The Imperialism and Racism Connection.
History gives many instances of racism being masked in clever ways, and in some cases not masked at all. The foundation of imperialism was rooted in racist beliefs and religious intolerance. During the 19th century Social Darwinism became a phenomenon in which the long standing racism against non-whites in the world was suddenly justified on biological grounds of inferiority. These justifications were used to propagate the intervention in foreign conflicts and the acquisition of territory. A belief of a nation's inability to govern themselves was the rationalization for a military presence in many cases. The association between imperialism and racism is undeniable and gives proof to the fallibility of imperialistic policies.
A prime example of racism influencing imperialistic views is in the case of the Spanish-American War in 1898. America entered a war under the guise of good intentions of ridding a people of oppression from an occupying force. The Cuban Revolt against the Spanish occupiers was seen as a parallel to the American Revolution and many Americans sympathized with the insurgents. However, there was a different attitude within the U.S. government. The Cleveland administration said a Cuban victory might lead to "the establishment of a white and black republic," since Cuba had a mixture of the two races. And the black republic might be dominant (Zinn 303).
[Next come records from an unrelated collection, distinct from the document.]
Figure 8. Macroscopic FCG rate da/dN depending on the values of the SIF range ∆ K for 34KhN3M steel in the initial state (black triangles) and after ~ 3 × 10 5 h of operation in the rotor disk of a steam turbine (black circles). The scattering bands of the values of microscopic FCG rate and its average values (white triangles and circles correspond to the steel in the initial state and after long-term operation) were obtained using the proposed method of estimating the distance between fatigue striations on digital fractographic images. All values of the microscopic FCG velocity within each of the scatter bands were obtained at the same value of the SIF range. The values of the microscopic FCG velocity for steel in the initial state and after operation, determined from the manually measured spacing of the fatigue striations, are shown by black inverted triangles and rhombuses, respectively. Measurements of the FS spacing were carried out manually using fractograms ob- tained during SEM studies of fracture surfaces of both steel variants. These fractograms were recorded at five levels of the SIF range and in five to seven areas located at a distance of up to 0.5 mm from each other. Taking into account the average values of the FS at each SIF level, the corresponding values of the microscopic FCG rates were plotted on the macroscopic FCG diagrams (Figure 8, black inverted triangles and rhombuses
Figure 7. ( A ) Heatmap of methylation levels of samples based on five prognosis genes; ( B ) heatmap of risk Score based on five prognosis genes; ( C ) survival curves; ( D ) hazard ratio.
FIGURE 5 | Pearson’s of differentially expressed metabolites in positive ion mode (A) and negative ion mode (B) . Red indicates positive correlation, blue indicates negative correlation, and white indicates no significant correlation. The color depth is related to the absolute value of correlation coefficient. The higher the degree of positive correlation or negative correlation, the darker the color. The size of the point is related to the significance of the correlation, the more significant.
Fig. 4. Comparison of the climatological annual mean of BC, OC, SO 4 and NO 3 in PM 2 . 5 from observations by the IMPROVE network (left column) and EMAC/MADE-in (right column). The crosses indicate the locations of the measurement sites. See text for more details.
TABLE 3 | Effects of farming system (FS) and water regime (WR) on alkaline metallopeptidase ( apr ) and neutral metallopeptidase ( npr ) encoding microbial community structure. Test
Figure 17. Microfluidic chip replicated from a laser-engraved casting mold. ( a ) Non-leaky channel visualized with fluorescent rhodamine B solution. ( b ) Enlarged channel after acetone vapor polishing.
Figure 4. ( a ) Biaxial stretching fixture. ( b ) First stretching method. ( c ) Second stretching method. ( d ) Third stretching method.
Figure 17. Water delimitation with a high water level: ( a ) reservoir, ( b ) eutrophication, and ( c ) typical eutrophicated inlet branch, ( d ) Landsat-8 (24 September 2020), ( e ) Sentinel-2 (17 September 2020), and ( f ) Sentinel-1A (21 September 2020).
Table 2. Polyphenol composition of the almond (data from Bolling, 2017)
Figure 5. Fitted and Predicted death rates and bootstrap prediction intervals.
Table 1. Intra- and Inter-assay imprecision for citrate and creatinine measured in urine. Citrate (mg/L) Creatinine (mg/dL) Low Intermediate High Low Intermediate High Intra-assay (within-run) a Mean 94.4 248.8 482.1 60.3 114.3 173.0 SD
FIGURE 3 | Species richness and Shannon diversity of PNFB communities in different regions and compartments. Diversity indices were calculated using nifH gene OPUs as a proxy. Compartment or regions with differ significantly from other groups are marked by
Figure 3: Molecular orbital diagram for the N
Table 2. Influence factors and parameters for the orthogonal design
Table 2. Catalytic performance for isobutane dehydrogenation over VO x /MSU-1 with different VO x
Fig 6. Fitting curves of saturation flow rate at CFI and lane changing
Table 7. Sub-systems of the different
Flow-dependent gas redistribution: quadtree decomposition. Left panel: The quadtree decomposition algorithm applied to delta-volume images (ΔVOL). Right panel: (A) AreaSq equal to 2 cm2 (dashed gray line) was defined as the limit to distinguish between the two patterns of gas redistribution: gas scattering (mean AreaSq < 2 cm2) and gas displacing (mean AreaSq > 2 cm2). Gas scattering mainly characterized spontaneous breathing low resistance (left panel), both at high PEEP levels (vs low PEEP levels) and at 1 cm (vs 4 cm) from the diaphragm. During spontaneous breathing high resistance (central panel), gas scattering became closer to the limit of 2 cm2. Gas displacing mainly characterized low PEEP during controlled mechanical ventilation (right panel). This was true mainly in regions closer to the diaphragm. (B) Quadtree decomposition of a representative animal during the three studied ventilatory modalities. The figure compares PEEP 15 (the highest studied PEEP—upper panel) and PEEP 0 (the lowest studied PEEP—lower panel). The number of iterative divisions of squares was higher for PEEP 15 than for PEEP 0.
Thus a sovereign Cuban nation-state would not be preferable to the U.S. Being that there was also an objection to a European influence in the Americas, as stated in the Monroe Doctrine, support for Spain was also not feasible. The simple solution was to take Cuba into U.S. possession and expel the Spanish. This was not in support of the Cubans as much as it was in support of the United States" desires. Upon a quick victory over the Spanish the racism toward the native Cubans, previously lost in the support of their revolt, became overt and directed the U.